After all, higher education is big business, with billions and billions of dollars at stake each year, so it makes sense that today's generation of colleges and universities aggressively differentiate themselves using a broad range of tactics to achieve certain objectives. Most of the campaigns I've seen focus on typical criteria: the latest US News & World Report and Bloomberg Businessweek rankings, recent awards and research grants, diverse student bodies and faculties, athletic team prowess, cultural, social, and recreational opportunities, and a whole slew of other benefits and value adds. In addition, most of the campaigns are relatively conservative and predictable, but occasionally, I see real flashes of genius, creativity, and brilliance. Unfortunatey, this is not one of them.
And that leads us to Exhibit A for collegiate marketing gone awry: Des Moines, Iowa-based Drake University's new "D+ Advantage" campaign. That's right: D+. As Brett Michael Dykes points out in this piece on Yahoo!'s The Upshot, "If you were going to spend tens of thousands of dollars on a higher education, would you want the end result to be known as a 'D+' education? Probably not." For the record, the tag line for the new campaign is not all that bad: "Your passion + our experience."

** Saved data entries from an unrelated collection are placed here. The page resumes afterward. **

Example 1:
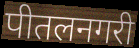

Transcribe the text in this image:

पीतलनगरी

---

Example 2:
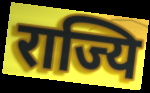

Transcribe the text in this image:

राज्यि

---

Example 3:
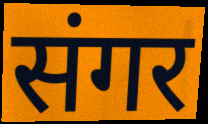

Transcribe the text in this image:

संगर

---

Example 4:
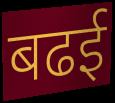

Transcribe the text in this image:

बढई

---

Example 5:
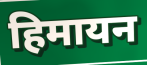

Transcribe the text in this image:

But the general problem with the campaign is in the execution. As we all know, and as numerous Drake faculty, students, and alumni pointed out, D+ is universally synonymous with sub-par academic performance. Adweek's Tim Nudd noted on his AdFreak blog that the campaign "seems to position Drake as a school whose standards barely exceed total failure."

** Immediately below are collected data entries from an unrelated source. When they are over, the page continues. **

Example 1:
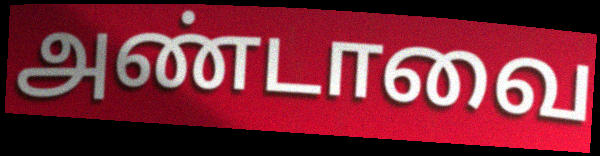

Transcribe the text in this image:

அண்டாவை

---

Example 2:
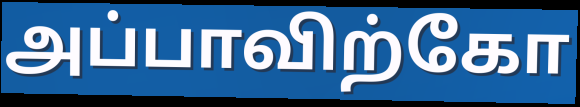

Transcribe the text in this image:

அப்பாவிற்கோ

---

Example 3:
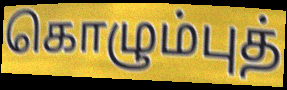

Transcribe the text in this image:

கொழும்புத்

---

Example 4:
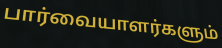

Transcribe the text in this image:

பார்வையாளர்களும்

Drake University officials defend the campaign as "intentionally edgy" and appropriate for the target audience. In a communiqué to students, faculty, and alumni, university leaders said, "The D+ was not designed to stand alone or represent a grade. Instead, it was designed to be paired with prose and draw attention to the distinctive advantages of the Drake experience. Our experience in the survey and in the field suggests that the kind of students whom we want to attract to Drake easily understand and appreciate the irony of the D+, and that it is having the intended effect of encouraging students to find out more about what makes Drake so special."
That very well may be, but when it comes to traditional branding and on-point marketing creativity, there's only one letter grade for Drake University that makes sense in this case: F.
Actually, the campaign could have packed the same punch if it was dubbed "The Drake Advantage" and was branded with a compelling, but alternative, visual presence.